MKE, kullanmadığı 40 ton kadar metal parayı açık artırmayla satışa çıkardı. İzmir'deki bir hurda fabrikasının satın aldığı bozukların son adresi de ANAP eski milletvekili Gürbüz Şakranlı'nın sahibi olduğu Manisa Çelik Döküm Fabrikası oldu. 1970-1980 yılları arasında basılan bu metal paralar, 1700 derece sıcaklıkta eritiliyor. Çöp yakma fırınlarında ızgara olarak kullanılmak üzere Fransa'ya ihraç ediliyor.
FABRİKAYI ALIRDI
İşçiler el arabalarıyla paraları 1700 derece sıcaklığa taşırken fabrika sahibi Gürbüz Şakranlı, ilkokuldayken haftalık harçlığının 25 kuruş olduğunu hatırlatıyor. ‘‘20 sene önce olsaydı bu yığın, bu fabrikayı değil tüm Manisa Organize Sanayi'yi satın alırdı.’’ diyor.

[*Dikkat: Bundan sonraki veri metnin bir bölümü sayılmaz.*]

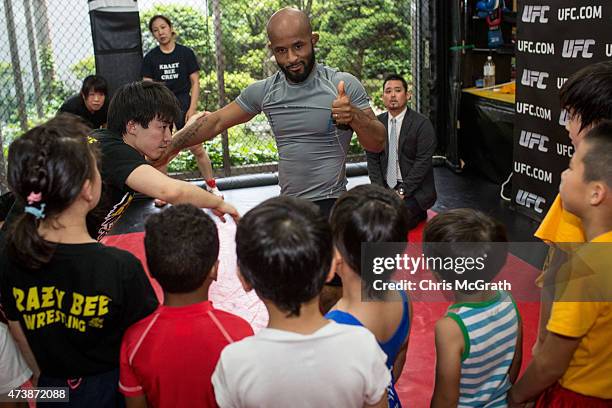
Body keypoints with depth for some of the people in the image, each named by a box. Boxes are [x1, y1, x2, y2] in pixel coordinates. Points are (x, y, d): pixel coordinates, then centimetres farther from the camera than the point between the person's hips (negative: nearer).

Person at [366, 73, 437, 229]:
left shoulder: (422, 124, -8)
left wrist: (402, 192, -18)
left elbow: (422, 162, -12)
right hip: (385, 186, 5)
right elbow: (372, 159, 5)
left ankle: (417, 213, 5)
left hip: (415, 189, -4)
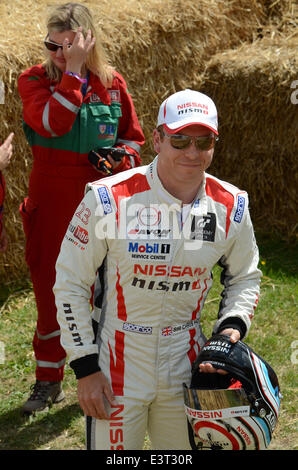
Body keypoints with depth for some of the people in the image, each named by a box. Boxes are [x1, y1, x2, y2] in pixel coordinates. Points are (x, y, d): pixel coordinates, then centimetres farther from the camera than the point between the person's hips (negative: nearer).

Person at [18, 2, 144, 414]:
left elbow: (133, 138, 12)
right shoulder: (34, 81, -3)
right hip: (51, 201, 0)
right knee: (49, 289, 7)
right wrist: (73, 71, -22)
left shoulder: (111, 84, 1)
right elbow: (52, 123, -23)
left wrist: (121, 159, -9)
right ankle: (49, 380, 23)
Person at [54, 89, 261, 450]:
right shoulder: (109, 199, -16)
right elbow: (70, 283, -8)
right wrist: (85, 368, -9)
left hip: (186, 365, 4)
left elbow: (244, 277, 14)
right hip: (116, 365, -3)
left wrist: (233, 325, -6)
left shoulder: (231, 208, -4)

Fabrika çalışanları olayı benimsemiş gibi görünseler de birçoğu hatıra olarak yakılmaktan kurtardıkları, birkaç eski metal parayı saklıyorlar.

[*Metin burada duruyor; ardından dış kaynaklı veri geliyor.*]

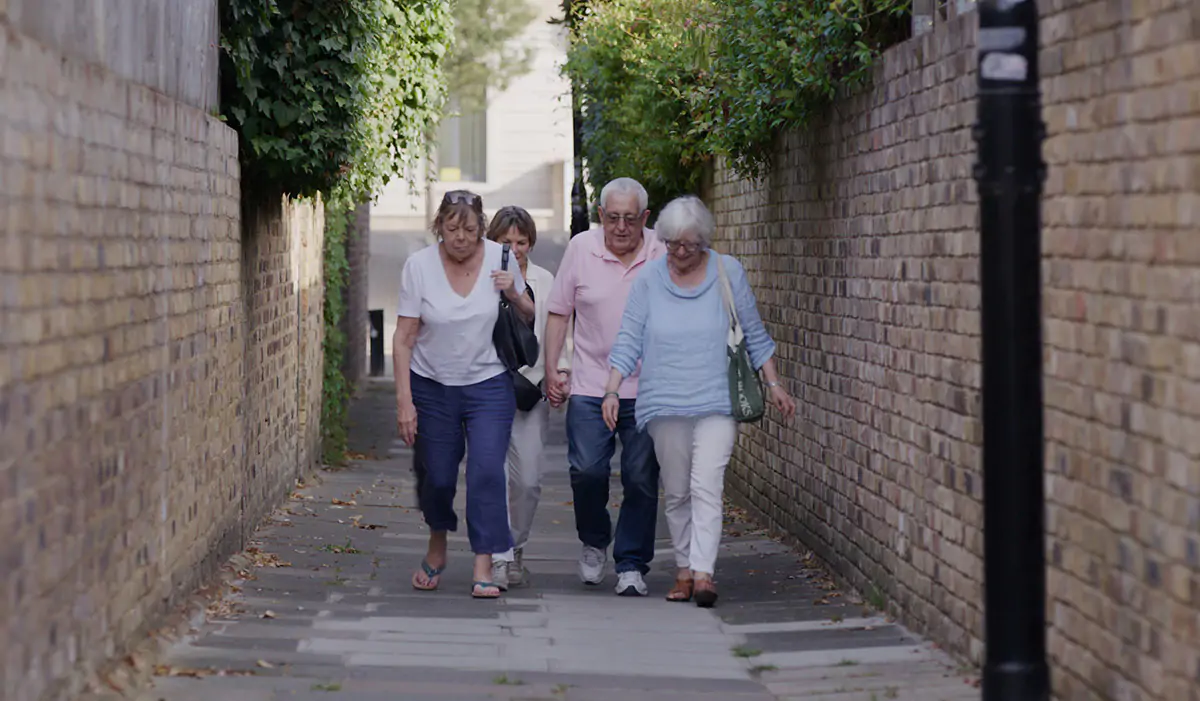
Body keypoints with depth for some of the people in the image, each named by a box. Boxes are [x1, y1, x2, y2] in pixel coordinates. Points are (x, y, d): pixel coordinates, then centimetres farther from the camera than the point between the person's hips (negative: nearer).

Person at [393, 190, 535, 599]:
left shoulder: (499, 259, -4)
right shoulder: (419, 266, -8)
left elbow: (528, 320, 8)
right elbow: (404, 338, -7)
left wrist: (514, 295, -15)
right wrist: (404, 401, -12)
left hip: (489, 385, 0)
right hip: (432, 386, 0)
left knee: (486, 470, -15)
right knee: (436, 476, 6)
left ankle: (484, 568, -11)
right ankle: (437, 546, 35)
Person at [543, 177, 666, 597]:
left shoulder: (664, 255, 1)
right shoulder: (581, 249, 1)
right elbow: (558, 312, 9)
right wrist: (552, 370, 3)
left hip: (647, 390, 0)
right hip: (589, 386, 0)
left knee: (641, 479, -2)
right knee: (587, 471, -8)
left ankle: (631, 566, 9)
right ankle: (594, 542, 20)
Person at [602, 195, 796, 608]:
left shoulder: (728, 272, 3)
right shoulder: (649, 280, 4)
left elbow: (754, 334, 11)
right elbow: (629, 341, 5)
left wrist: (773, 384, 10)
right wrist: (612, 391, -5)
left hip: (717, 402, -2)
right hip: (666, 403, 2)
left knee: (706, 487, -15)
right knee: (677, 492, 7)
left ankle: (703, 573, -20)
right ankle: (684, 571, 18)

Evlerine gittiklerinde çocuklarına bir zamanlar harçlıkları olan paraları nasıl ızgara kalıplarına döktüklerini ve avuç avuç erittiklerini anlatıyorlar.
PARA ERİTEN ADAM
Çevresindeki insanların 'kamyon dolusu parayı eritiyorsun' diye takıldıklarını söyleyen Şakranlı, Manisa gibi küçük bir yerde para eritmenin dikkatleri çektiğini belirtiyor. ‘‘Bana parayı eriten adam diyorlar. İlkokul çağlarında 55-60'lı yıllarda, 25 kuruşun çok iş gördüğünü söyleyen Şakranlı, ‘‘Bu paralar 75-80'de de az da olsa değere sahipti. ancak şimdi çıkan bozuk paralara bakıyorum da bırakın 30 seneyi 5 sene dahi dayanamayıp eriyip gidiyor. Fırınlardan önce enflasyon tarafından eritiliyorlar zaten.’’ diyor. Bir gün 100 bin liralıkları da eritebileceklerini söyleyen Şakranlı, 3-5 sene sonra yine bir röpörtaj yapabiliriz' diyor gülerek.

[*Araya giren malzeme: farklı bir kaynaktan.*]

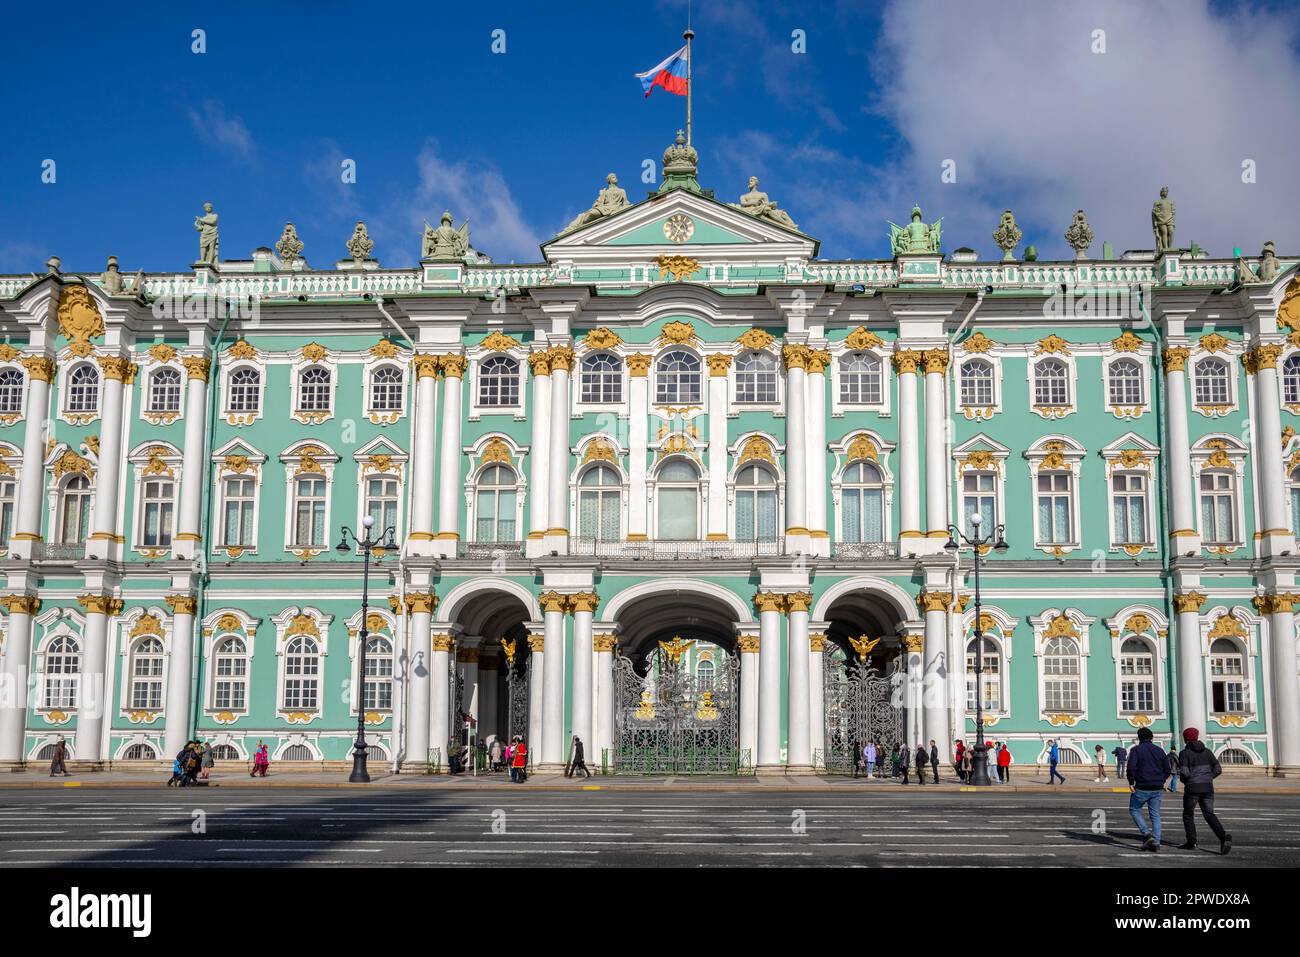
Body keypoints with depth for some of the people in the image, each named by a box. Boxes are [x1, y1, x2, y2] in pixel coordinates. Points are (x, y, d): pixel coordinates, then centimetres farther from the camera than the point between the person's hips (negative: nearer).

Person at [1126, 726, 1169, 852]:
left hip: (1142, 788, -4)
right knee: (1155, 815, 10)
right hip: (1157, 789, 4)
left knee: (1134, 810, 12)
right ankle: (1156, 842, 1)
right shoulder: (1159, 751, 9)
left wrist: (1131, 782, -7)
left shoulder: (1136, 750, -5)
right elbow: (1167, 770, 10)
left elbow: (1131, 767, -18)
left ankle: (1146, 834, -5)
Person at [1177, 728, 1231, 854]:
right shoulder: (1207, 751, 9)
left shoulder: (1184, 753, -6)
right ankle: (1223, 836, -18)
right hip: (1207, 787, 4)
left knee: (1188, 815, 12)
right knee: (1209, 814, 5)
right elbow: (1218, 769, 4)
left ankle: (1191, 843, 11)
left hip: (1192, 788, -4)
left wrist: (1184, 780, 7)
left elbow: (1184, 772, -15)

Bozu para nasıl ızgara oluyor?
Paralar endiksiyon ocaklarında eritiliyor ve gerekli alaşımı yapılıyor.
Kum kalıplarının içine dökülüyor.
10-15 dakika gibi çok kısa bir süre karışım donuyor.
Donduktan sonra kalıplardan çıkarılıyor ve çapakları yollukları temizleniyor.
Ardından taşlanıyor.
Son olarak ambalajlanarak ihraça hazır hale getiriliyor.
Kilosu 100 bin lira
GÜRBÜZ Şakranlı metal paraların yüzde 19 oranında krom içeren çelikten yapıldığını analiz ettikten sonra almaya karar vermiş. Çelikte paslanmaya karşı başarılı olan kromun bulunması paralara hurda değerini katmış. Günümüzde hiçbir değeri bulunmayan metal paraları ızgara haline getirerek, yurda döviz sağladığını söyleyen Şakranlı, ‘‘Bu işe duygusal bakmaktan öte ülkeye kazandırdığı dövizle ölçmek gerekir. Ama geçmişi de hatırlayınca bu paralar için kimlerin ne hayaller kurduğunu düşünüyorum’’ diyor. Kilosu 100 bin liraya alınan madeni paralar, ızgara haline getirildikten sonra 800 bin liraya Fransa ve Almanya'ya ihraç ediliyor.